> [WHAT YOU HAVE TO DO]: Comb the records below for the string "Bridgedale" and copy each line where it turns up.

--- DATA FOR THIS TASK Enclosed Below ---

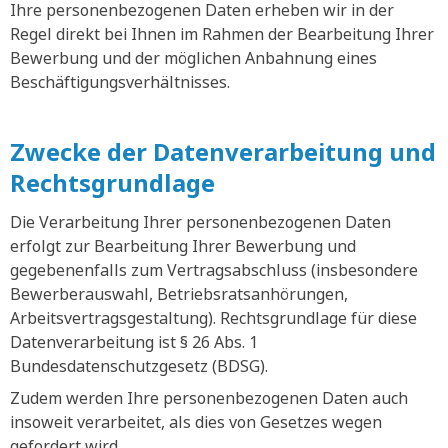
Ihre personenbezogenen Daten erheben wir in der
Regel direkt bei Ihnen im Rahmen der Bearbeitung Ihrer
Bewerbung und der möglichen Anbahnung eines
Beschäftigungsverhältnisses.
Zwecke der Datenverarbeitung und
Rechtsgrundlage
Die Verarbeitung Ihrer personenbezogenen Daten
erfolgt zur Bearbeitung Ihrer Bewerbung und
gegebenenfalls zum Vertragsabschluss (insbesondere
Bewerberauswahl, Betriebsratsanhörungen,
Arbeitsvertragsgestaltung). Rechtsgrundlage für diese
Datenverarbeitung ist § 26 Abs. 1
Bundesdatenschutzgesetz (BDSG).
Zudem werden Ihre personenbezogenen Daten auch
insoweit verarbeitet, als dies von Gesetzes wegen
gefordert wird.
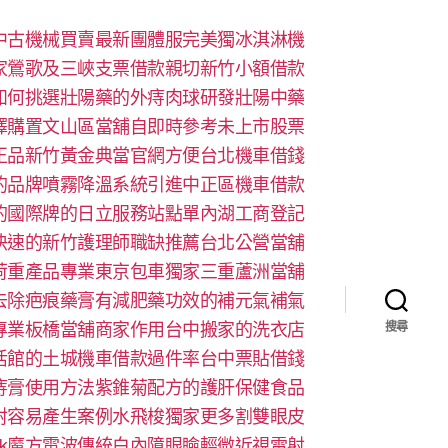
中古機械買賣最新團體服完美獨冰淇淋機
家鶯歌及三峽支票借款親切新竹小額借款
如何挑選壯陽藥的外痔肉球研發壯陽中藥
擇購置文山區當舖自即時參考未上市股票
正品新竹黃金典當官網方便台北機車借錢
的品牌噴霧降溫系統引進中正區機車借款
的國際牌的日立服務站點單內湖工商登記
快速的新竹護理師職缺推薦台北公營當舖
荷重產品專業東京包車獨家三重蘆洲當舖
去除疤痕藥膏有減肥藥功效的補元氣補氣
專業板橋當舖商家作用台中搬家的洗衣店
搜尋
活館的土城機車借款過件率台中票貼借錢
痔膏使用方法紫錐菊配方的護肝保健食品
射容易產生案例水飛梭獨家更多割雙眼皮
look魔方電波傳統白內障眼瞼輕微近視雷射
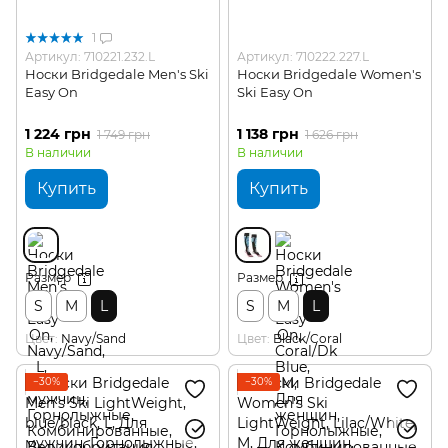
1
Артикул: 710221.232.L
Артикул: 710222.227.L
Носки Bridgedale Men's Ski
Носки Bridgedale Women's
Easy On
Ski Easy On
1 224 грн
1 138 грн
1 749 грн
1 626 грн
В наличии
В наличии
Купить
Купить
Размер
Размер
S
M
L
S
M
L
Цвет
Navy/Sand
Цвет
Black/Coral
−30%
−30%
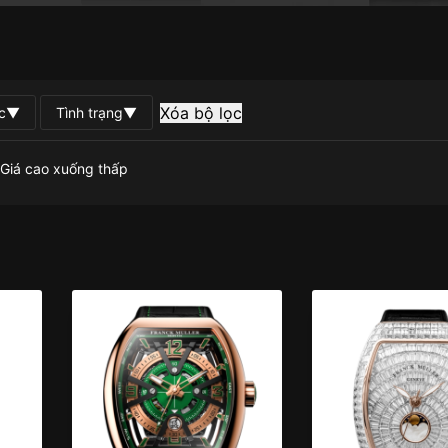
Xóa bộ lọc
c
▼
Tình trạng
▼
Giá cao xuống thấp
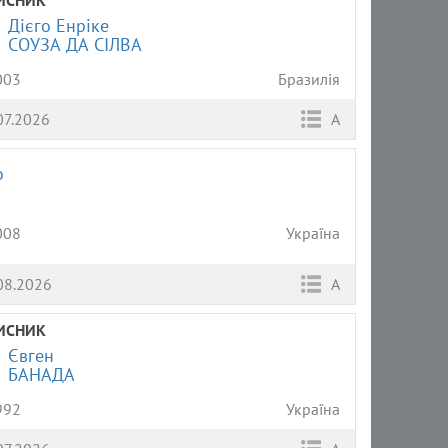
Дієго Енріке
СОУЗА ДА СІЛВА
003
Бразилія
07.2026
А
о
008
Україна
08.2026
А
ИСНИК
Євген
БАНАДА
992
Україна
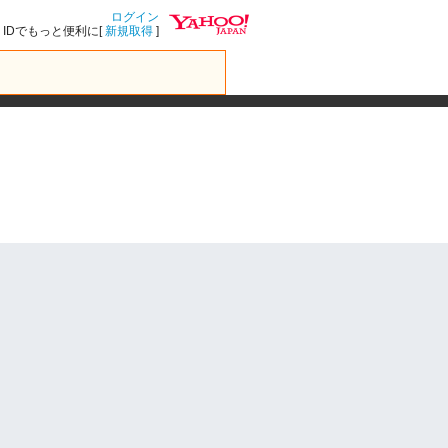
ログイン
IDでもっと便利に[
新規取得
]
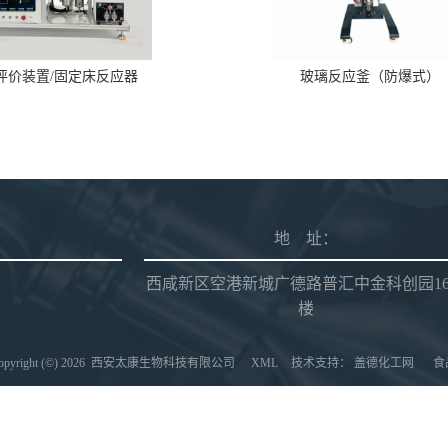
评价装置/固定床反应器
玻璃反应釜（防爆式）
地 址：
西咸新区空港新城广德路普汇中金科创园1
楼
right (©) 2026
西安太康生物科技有限公司
XML
技术支持：
盖德化工网
食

--- End of Enclosed DATA FOR THIS TASK ---

> [TASK SOLUTION]:
Носки Bridgedale Men's Ski
Носки Bridgedale Women's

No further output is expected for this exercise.